En République démocratique du Congo (RDC), un haut cadre du Parti du peuple pour la reconstruction et la démocratie (PPRD) – la formation de l’ancien président Joseph Kabila – a été arrêté cette nuit à son domicile à Kinshasa. Il s’agit d’Emmanuel Ramazani Shadary, secrétaire permanent du PPRD.

Selon des proches, l’interpellation d’Emmanuel Shadary eu lieu vers 3h30 ce matin, à son domicile de la Gombe. Plusieurs dizaines d’hommes en uniformes – principalement des militaires de la Garde présidentielle – se sont présentés à son domicile.

Une dizaine d’entre eux, armés, cagoulés et portant des gilets pare-balles, ont forcé la porte et ont fait irruption dans sa chambre. Ils ont fouillé son bureau, pris ses téléphones portables et sont repartis avec Emmanuel Shadary à bord de jeeps militaires.

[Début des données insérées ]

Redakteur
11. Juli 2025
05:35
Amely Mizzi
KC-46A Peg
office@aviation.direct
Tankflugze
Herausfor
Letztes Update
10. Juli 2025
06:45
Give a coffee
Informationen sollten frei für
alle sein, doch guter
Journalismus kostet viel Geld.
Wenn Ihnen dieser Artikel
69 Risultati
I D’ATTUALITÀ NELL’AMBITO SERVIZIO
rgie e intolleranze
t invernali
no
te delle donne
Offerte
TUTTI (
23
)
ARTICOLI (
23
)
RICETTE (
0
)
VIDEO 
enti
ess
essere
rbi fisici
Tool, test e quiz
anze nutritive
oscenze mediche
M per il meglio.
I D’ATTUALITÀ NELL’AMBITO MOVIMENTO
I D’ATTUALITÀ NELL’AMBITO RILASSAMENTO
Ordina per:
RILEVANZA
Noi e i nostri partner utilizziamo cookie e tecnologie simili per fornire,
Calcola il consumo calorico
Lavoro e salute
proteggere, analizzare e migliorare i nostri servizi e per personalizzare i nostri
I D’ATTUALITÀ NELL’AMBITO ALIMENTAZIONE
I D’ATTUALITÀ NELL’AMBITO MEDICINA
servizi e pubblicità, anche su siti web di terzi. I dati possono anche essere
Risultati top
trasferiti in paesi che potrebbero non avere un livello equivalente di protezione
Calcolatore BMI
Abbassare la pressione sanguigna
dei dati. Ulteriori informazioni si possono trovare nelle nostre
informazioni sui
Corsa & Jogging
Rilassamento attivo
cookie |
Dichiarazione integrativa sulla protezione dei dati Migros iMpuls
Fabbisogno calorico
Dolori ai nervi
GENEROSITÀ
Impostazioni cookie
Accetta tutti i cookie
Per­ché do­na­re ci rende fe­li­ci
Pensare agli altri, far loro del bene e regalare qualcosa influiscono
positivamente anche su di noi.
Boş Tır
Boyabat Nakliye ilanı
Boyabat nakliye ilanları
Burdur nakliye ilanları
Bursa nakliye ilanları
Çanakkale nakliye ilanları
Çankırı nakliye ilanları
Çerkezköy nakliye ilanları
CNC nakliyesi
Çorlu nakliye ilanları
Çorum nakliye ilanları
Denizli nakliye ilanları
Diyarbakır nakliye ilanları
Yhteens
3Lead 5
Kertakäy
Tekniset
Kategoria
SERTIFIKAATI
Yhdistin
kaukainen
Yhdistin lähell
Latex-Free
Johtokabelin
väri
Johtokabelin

Sa famille ne sait pas où il a été emmené. Ce matin, des membres de sa famille se sont présentés à Tshatshi, camp de la garde républicaine, mais n'ont pas eu confirmation de sa présence.

Critique du pouvoir
Réaction ce matin de sa formation politique : son vice-président Aubin Minaku a condamné l’arrestation d’Emmanuel Shadary qui s’est déroulée « dans des conditions inquiétantes […] et au même moment qu’une perquisition nocturne du siège du FCC », la coalition autour de Joseph Kabila. Aubin Minaku qui a dénoncé des méthodes qui « fragilisent la cohésion nationale » et a exigé sa libération immédiate.

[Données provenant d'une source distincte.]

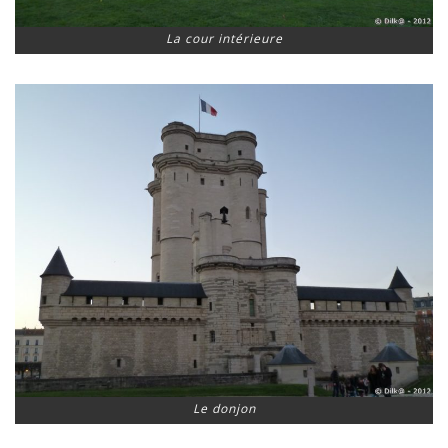
La cour intérieure
Le donjon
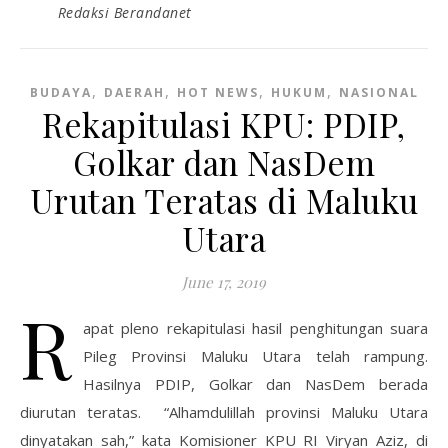
Redaksi Berandanet
,
,
,
,
BUDAYA
DAERAH
HOT NEWS
HUKUM
NASIONAL
Rekapitulasi KPU: PDIP,
Golkar dan NasDem
Urutan Teratas di Maluku
Utara
June 17, 2019
R
apat pleno rekapitulasi hasil penghitungan suara
Pileg Provinsi Maluku Utara telah rampung.
Hasilnya PDIP, Golkar dan NasDem berada
diurutan teratas. “Alhamdulillah provinsi Maluku Utara
dinyatakan sah,” kata Komisioner KPU RI Viryan Aziz, di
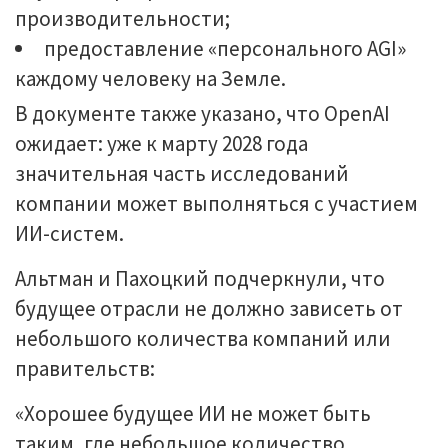
производительности;
предоставление «персонального AGI»
каждому человеку на Земле.
В документе также указано, что OpenAI
ожидает: уже к марту 2028 года
значительная часть исследований
компании может выполняться с участием
ИИ-систем.
Альтман и Пахоцкий подчеркнули, что
будущее отрасли не должно зависеть от
небольшого количества компаний или
правительств:
«Хорошее будущее ИИ не может быть
таким, где небольшое количество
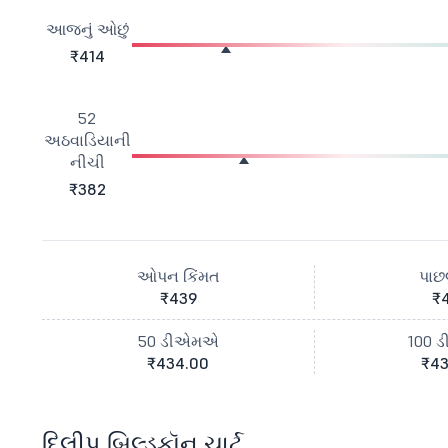
આજનું ઓછું
₹414
52
અઠવાડિયાની
નીચી
₹382
ઓપન કિંમત
પાછલ
₹439
₹
50 ડીએમએ
100 
₹434.00
₹43
દિલીપ બિલ્ડકૉન ચાર્ટ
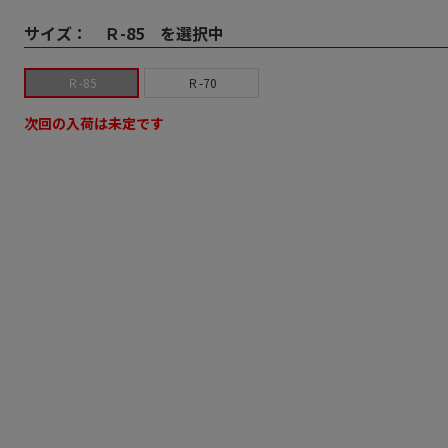
サイズ：
Ｒ-85 を選択中
Ｒ-85
Ｒ-70
次回の入荷は未定です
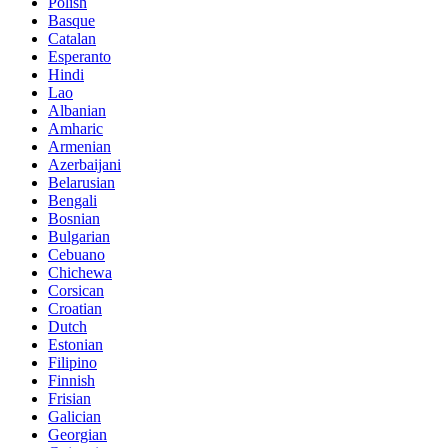
Polish
Basque
Catalan
Esperanto
Hindi
Lao
Albanian
Amharic
Armenian
Azerbaijani
Belarusian
Bengali
Bosnian
Bulgarian
Cebuano
Chichewa
Corsican
Croatian
Dutch
Estonian
Filipino
Finnish
Frisian
Galician
Georgian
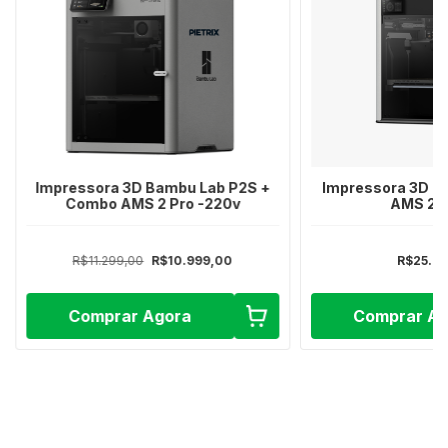
Impressora 3D Bambu Lab P2S +
Impressora 3D 
Combo AMS 2 Pro -220v
AMS 2 |
R$11.299,00
R$10.999,00
R$25.8
Comprar Agora
Comprar A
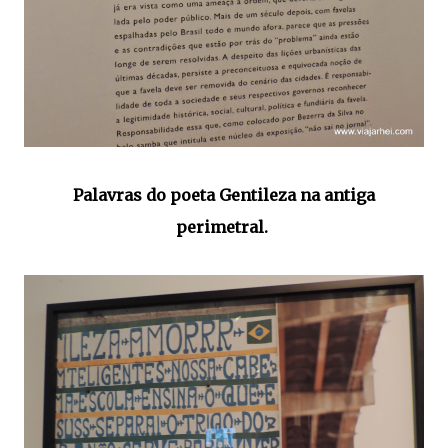
Palavras do poeta Gentileza na antiga
perimetral.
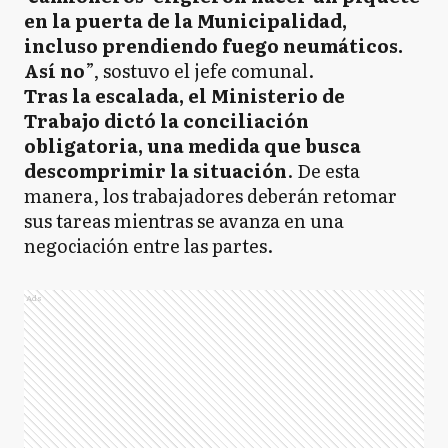
en la puerta de la Municipalidad,
incluso prendiendo fuego neumáticos.
Así no
”, sostuvo el jefe comunal.
Tras la escalada, el Ministerio de
Trabajo dictó la conciliación
obligatoria, una medida que busca
descomprimir la situación
. De esta
manera, los trabajadores deberán retomar
sus tareas mientras se avanza en una
negociación entre las partes.
Ads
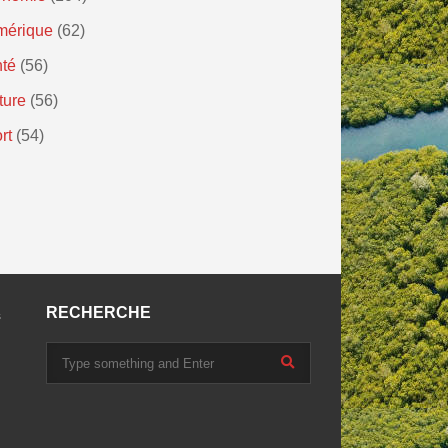
mérique
(62)
té
(56)
ture
(56)
rt
(54)
RECHERCHE
s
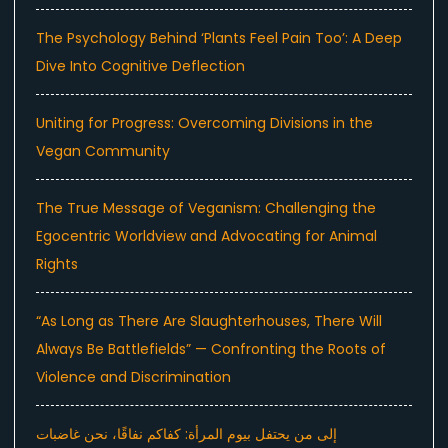
The Psychology Behind ‘Plants Feel Pain Too’: A Deep
Dive Into Cognitive Deflection
Uniting for Progress: Overcoming Divisions in the
Vegan Community
The True Message of Veganism: Challenging the
Egocentric Worldview and Advocating for Animal
Rights
“As Long as There Are Slaughterhouses, There Will
Always Be Battlefields” — Confronting the Roots of
Violence and Discrimination
إلى من يحتفل بيوم المرأة: كفاكم نفاقًا، نحن غاضبات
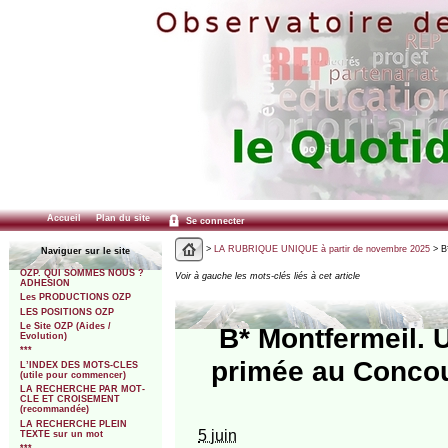
Accueil
Plan du site
Se connecter
>
LA RUBRIQUE UNIQUE à partir de novembre 2025
> B
Naviguer sur le site
OZP. QUI SOMMES NOUS ?
Voir à gauche les mots-clés liés à cet article
ADHESION
Les PRODUCTIONS OZP
LES POSITIONS OZP
Le Site OZP (Aides /
B* Montfermeil. 
Evolution)
***
primée au Concou
L’INDEX DES MOTS-CLES
(utile pour commencer)
LA RECHERCHE PAR MOT-
CLE ET CROISEMENT
(recommandée)
LA RECHERCHE PLEIN
5 juin
TEXTE sur un mot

Il y a quelques mois, Emmanuel Shadary a été convoqué par la justice militaire et interdit de quitter le territoire, soupçonné par les autorités de complicité avec le groupe rebelle AFC/M23. Plus récemment, cet ancien candidat à la présidentielle de 2018 avait critiqué le procès de Joseph Kabila, estimant qu’il s’agissait d’une tentative de détourner l’attention de l’opinion publique des problèmes dans l’est de la RDC. Ces dernières semaines, il a également critiqué les accords de Washington et de Doha, les qualifiant de revers diplomatique.